The message can be verified with `verify` method using the public key and the issued signature:



```julia

CryptoSignatures.verify(ctx, Vector{UInt8}(M), public_key, signature) == true

```



returning `true` if the message had been issued by the owner of a `public_key`. In case the signature had been issued with a relative generator, it is verified as `verify(ctx, message, generator, public_key)`.



## DSA



To use an ordinary DSA with modular arithmetics, we need to instantiate the `DSAContext`. To do so, we need to select a prime modulus `p` for which we know group order `q` and generator `g`. With `CryptoGroups` we can generate those parameters and then use them for creating `DSAContext`:



```julia

using CryptoSignatures

import CryptoGroups 



group = CryptoGroups.spec(:RFC5114_2048_224)

ctx = DSAContext(group, "sha1")

```



As for `ECDSA` context, we generate a private key and a public key:



```julia

private_key = CryptoSignatures.generate_key(ctx)

public_key = CryptoSignatures.public_key(ctx, private_key)

```



Which can be used to sign and verify messages as before:



```julia

M = "abc"



signature = CryptoSignatures.sign(ctx, Vector{UInt8}(M), private_key)



verify(ctx, Vector{UInt8}(M), public_key, signature) == true

```



## Security Considerations



It's important to state that the underlying implementation does not use constant time operations, thus making it vulnerable to side-channel attacks where the adversary can measure the time that it takes to make different signatures. 



Another concern is that the implementation is slow, around 10...100 times more than state-of-the-art implementations in C. This can quickly become a bottleneck and attractive avenue for adversaries performing DDOS attacks. 



It is also essential to state that only two tests are available for the signature algorithm.

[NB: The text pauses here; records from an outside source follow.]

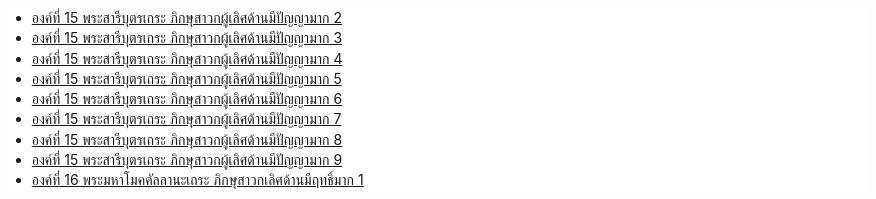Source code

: - [องค์ที่ 15 พระสารีบุตรเถระ ภิกษุสาวกผู้เลิศด้านมีปัญญามาก 2](https://ia803108.us.archive.org/8/items/11475/022%20%E0%B8%AD%E0%B8%87%E0%B8%84%E0%B9%8C%E0%B8%97%E0%B8%B5%E0%B9%88%2015%20%E0%B8%9E%E0%B8%A3%E0%B8%B0%E0%B8%AA%E0%B8%B2%E0%B8%A3%E0%B8%B5%E0%B8%9A%E0%B8%B8%E0%B8%95%E0%B8%A3%E0%B9%80%E0%B8%96%E0%B8%A3%E0%B8%B0%20%E0%B8%A0%E0%B8%B4%E0%B8%81%E0%B8%A9%E0%B8%B8%E0%B8%AA%E0%B8%B2%E0%B8%A7%E0%B8%81%E0%B8%9C%E0%B8%B9%E0%B9%89%E0%B9%80%E0%B8%A5%E0%B8%B4%E0%B8%A8%E0%B8%94%E0%B9%89%E0%B8%B2%E0%B8%99%E0%B8%A1%E0%B8%B5%E0%B8%9B%E0%B8%B1%E0%B8%8D%E0%B8%8D%E0%B8%B2%E0%B8%A1%E0%B8%B2%E0%B8%81.mp3)
- [องค์ที่ 15 พระสารีบุตรเถระ ภิกษุสาวกผู้เลิศด้านมีปัญญามาก 3](https://ia803108.us.archive.org/8/items/11475/023%20%E0%B8%AD%E0%B8%87%E0%B8%84%E0%B9%8C%E0%B8%97%E0%B8%B5%E0%B9%88%2015%20%E0%B8%9E%E0%B8%A3%E0%B8%B0%E0%B8%AA%E0%B8%B2%E0%B8%A3%E0%B8%B5%E0%B8%9A%E0%B8%B8%E0%B8%95%E0%B8%A3%E0%B9%80%E0%B8%96%E0%B8%A3%E0%B8%B0%20%E0%B8%A0%E0%B8%B4%E0%B8%81%E0%B8%A9%E0%B8%B8%E0%B8%AA%E0%B8%B2%E0%B8%A7%E0%B8%81%E0%B8%9C%E0%B8%B9%E0%B9%89%E0%B9%80%E0%B8%A5%E0%B8%B4%E0%B8%A8%E0%B8%94%E0%B9%89%E0%B8%B2%E0%B8%99%E0%B8%A1%E0%B8%B5%E0%B8%9B%E0%B8%B1%E0%B8%8D%E0%B8%8D%E0%B8%B2%E0%B8%A1%E0%B8%B2%E0%B8%81.mp3)
- [องค์ที่ 15 พระสารีบุตรเถระ ภิกษุสาวกผู้เลิศด้านมีปัญญามาก 4](https://ia803108.us.archive.org/8/items/11475/024%20%E0%B8%AD%E0%B8%87%E0%B8%84%E0%B9%8C%E0%B8%97%E0%B8%B5%E0%B9%88%2015%20%E0%B8%9E%E0%B8%A3%E0%B8%B0%E0%B8%AA%E0%B8%B2%E0%B8%A3%E0%B8%B5%E0%B8%9A%E0%B8%B8%E0%B8%95%E0%B8%A3%E0%B9%80%E0%B8%96%E0%B8%A3%E0%B8%B0%20%E0%B8%A0%E0%B8%B4%E0%B8%81%E0%B8%A9%E0%B8%B8%E0%B8%AA%E0%B8%B2%E0%B8%A7%E0%B8%81%E0%B8%9C%E0%B8%B9%E0%B9%89%E0%B9%80%E0%B8%A5%E0%B8%B4%E0%B8%A8%E0%B8%94%E0%B9%89%E0%B8%B2%E0%B8%99%E0%B8%A1%E0%B8%B5%E0%B8%9B%E0%B8%B1%E0%B8%8D%E0%B8%8D%E0%B8%B2%E0%B8%A1%E0%B8%B2%E0%B8%81.mp3)
- [องค์ที่ 15 พระสารีบุตรเถระ ภิกษุสาวกผู้เลิศด้านมีปัญญามาก 5](https://ia803108.us.archive.org/8/items/11475/025%20%E0%B8%AD%E0%B8%87%E0%B8%84%E0%B9%8C%E0%B8%97%E0%B8%B5%E0%B9%88%2015%20%E0%B8%9E%E0%B8%A3%E0%B8%B0%E0%B8%AA%E0%B8%B2%E0%B8%A3%E0%B8%B5%E0%B8%9A%E0%B8%B8%E0%B8%95%E0%B8%A3%E0%B9%80%E0%B8%96%E0%B8%A3%E0%B8%B0%20%E0%B8%A0%E0%B8%B4%E0%B8%81%E0%B8%A9%E0%B8%B8%E0%B8%AA%E0%B8%B2%E0%B8%A7%E0%B8%81%E0%B8%9C%E0%B8%B9%E0%B9%89%E0%B9%80%E0%B8%A5%E0%B8%B4%E0%B8%A8%E0%B8%94%E0%B9%89%E0%B8%B2%E0%B8%99%E0%B8%A1%E0%B8%B5%E0%B8%9B%E0%B8%B1%E0%B8%8D%E0%B8%8D%E0%B8%B2%E0%B8%A1%E0%B8%B2%E0%B8%81.mp3)
- [องค์ที่ 15 พระสารีบุตรเถระ ภิกษุสาวกผู้เลิศด้านมีปัญญามาก 6](https://ia803108.us.archive.org/8/items/11475/026%20%E0%B8%AD%E0%B8%87%E0%B8%84%E0%B9%8C%E0%B8%97%E0%B8%B5%E0%B9%88%2015%20%E0%B8%9E%E0%B8%A3%E0%B8%B0%E0%B8%AA%E0%B8%B2%E0%B8%A3%E0%B8%B5%E0%B8%9A%E0%B8%B8%E0%B8%95%E0%B8%A3%E0%B9%80%E0%B8%96%E0%B8%A3%E0%B8%B0%20%E0%B8%A0%E0%B8%B4%E0%B8%81%E0%B8%A9%E0%B8%B8%E0%B8%AA%E0%B8%B2%E0%B8%A7%E0%B8%81%E0%B8%9C%E0%B8%B9%E0%B9%89%E0%B9%80%E0%B8%A5%E0%B8%B4%E0%B8%A8%E0%B8%94%E0%B9%89%E0%B8%B2%E0%B8%99%E0%B8%A1%E0%B8%B5%E0%B8%9B%E0%B8%B1%E0%B8%8D%E0%B8%8D%E0%B8%B2%E0%B8%A1%E0%B8%B2%E0%B8%81.mp3)
- [องค์ที่ 15 พระสารีบุตรเถระ ภิกษุสาวกผู้เลิศด้านมีปัญญามาก 7](https://ia803108.us.archive.org/8/items/11475/027%20%E0%B8%AD%E0%B8%87%E0%B8%84%E0%B9%8C%E0%B8%97%E0%B8%B5%E0%B9%88%2015%20%E0%B8%9E%E0%B8%A3%E0%B8%B0%E0%B8%AA%E0%B8%B2%E0%B8%A3%E0%B8%B5%E0%B8%9A%E0%B8%B8%E0%B8%95%E0%B8%A3%E0%B9%80%E0%B8%96%E0%B8%A3%E0%B8%B0%20%E0%B8%A0%E0%B8%B4%E0%B8%81%E0%B8%A9%E0%B8%B8%E0%B8%AA%E0%B8%B2%E0%B8%A7%E0%B8%81%E0%B8%9C%E0%B8%B9%E0%B9%89%E0%B9%80%E0%B8%A5%E0%B8%B4%E0%B8%A8%E0%B8%94%E0%B9%89%E0%B8%B2%E0%B8%99%E0%B8%A1%E0%B8%B5%E0%B8%9B%E0%B8%B1%E0%B8%8D%E0%B8%8D%E0%B8%B2%E0%B8%A1%E0%B8%B2%E0%B8%81.mp3)
- [องค์ที่ 15 พระสารีบุตรเถระ ภิกษุสาวกผู้เลิศด้านมีปัญญามาก 8](https://ia803108.us.archive.org/8/items/11475/028%20%E0%B8%AD%E0%B8%87%E0%B8%84%E0%B9%8C%E0%B8%97%E0%B8%B5%E0%B9%88%2015%20%E0%B8%9E%E0%B8%A3%E0%B8%B0%E0%B8%AA%E0%B8%B2%E0%B8%A3%E0%B8%B5%E0%B8%9A%E0%B8%B8%E0%B8%95%E0%B8%A3%E0%B9%80%E0%B8%96%E0%B8%A3%E0%B8%B0%20%E0%B8%A0%E0%B8%B4%E0%B8%81%E0%B8%A9%E0%B8%B8%E0%B8%AA%E0%B8%B2%E0%B8%A7%E0%B8%81%E0%B8%9C%E0%B8%B9%E0%B9%89%E0%B9%80%E0%B8%A5%E0%B8%B4%E0%B8%A8%E0%B8%94%E0%B9%89%E0%B8%B2%E0%B8%99%E0%B8%A1%E0%B8%B5%E0%B8%9B%E0%B8%B1%E0%B8%8D%E0%B8%8D%E0%B8%B2%E0%B8%A1%E0%B8%B2%E0%B8%81.mp3)
- [องค์ที่ 15 พระสารีบุตรเถระ ภิกษุสาวกผู้เลิศด้านมีปัญญามาก 9](https://ia803108.us.archive.org/8/items/11475/029%20%E0%B8%AD%E0%B8%87%E0%B8%84%E0%B9%8C%E0%B8%97%E0%B8%B5%E0%B9%88%2015%20%E0%B8%9E%E0%B8%A3%E0%B8%B0%E0%B8%AA%E0%B8%B2%E0%B8%A3%E0%B8%B5%E0%B8%9A%E0%B8%B8%E0%B8%95%E0%B8%A3%E0%B9%80%E0%B8%96%E0%B8%A3%E0%B8%B0%20%E0%B8%A0%E0%B8%B4%E0%B8%81%E0%B8%A9%E0%B8%B8%E0%B8%AA%E0%B8%B2%E0%B8%A7%E0%B8%81%E0%B8%9C%E0%B8%B9%E0%B9%89%E0%B9%80%E0%B8%A5%E0%B8%B4%E0%B8%A8%E0%B8%94%E0%B9%89%E0%B8%B2%E0%B8%99%E0%B8%A1%E0%B8%B5%E0%B8%9B%E0%B8%B1%E0%B8%8D%E0%B8%8D%E0%B8%B2%E0%B8%A1%E0%B8%B2%E0%B8%81.mp3)
- [องค์ที่ 16 พระมหาโมคคัลลานะเถระ ภิกษุสาวกเลิศด้านมีฤทธิ์มาก 1](https://ia803108.us.archive.org/8/items/11475/030%20%E0%B8%AD%E0%B8%87%E0%B8%84%E0%B9%8C%E0%B8%97%E0%B8%B5%E0%B9%88%2016%20%E0%B8%9E%E0%B8%A3%E0%B8%B0%E0%B8%A1%E0%B8%AB%E0%B8%B2%E0%B9%82%E0%B8%A1%E0%B8%84%E0%B8%84%E0%B8%B1%E0%B8%A5%E0%B8%A5%E0%B8%B2%E0%B8%99%E0%B8%B0%E0%B9%80%E0%B8%96%E0%B8%A3%E0%B8%B0%20%E0%B8%A0%E0%B8%B4%E0%B8%81%E0%B8%A9%E0%B8%B8%E0%B8%AA%E0%B8%B2%E0%B8%A7%E0%B8%81%E0%B9%80%E0%B8%A5%E0%B8%B4%E0%B8%A8%E0%B8%94%E0%B9%89%E0%B8%B2%E0%B8%99%E0%B8%A1%E0%B8%B5%E0%B8%A4%E0%B8%97%E0%B8%98%E0%B8%B4%E0%B9%8C%E0%B8%A1%E0%B8%B2%E0%B8%81.mp3)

In practice, there are many attack vectors on how to fool improperly implemented verify function, which needs to be tested in detail. 



In a nutshell, use it for small projects, but when you become big, don't shy away from the responsibility of including this library in your security audit to make it better.



## Further Work



The performance could be addressed by wrapping the OpenSSL libcrypto library for doing operations on elliptic curves. RSA signatures could be something to add, as well as a blind signature algorithm.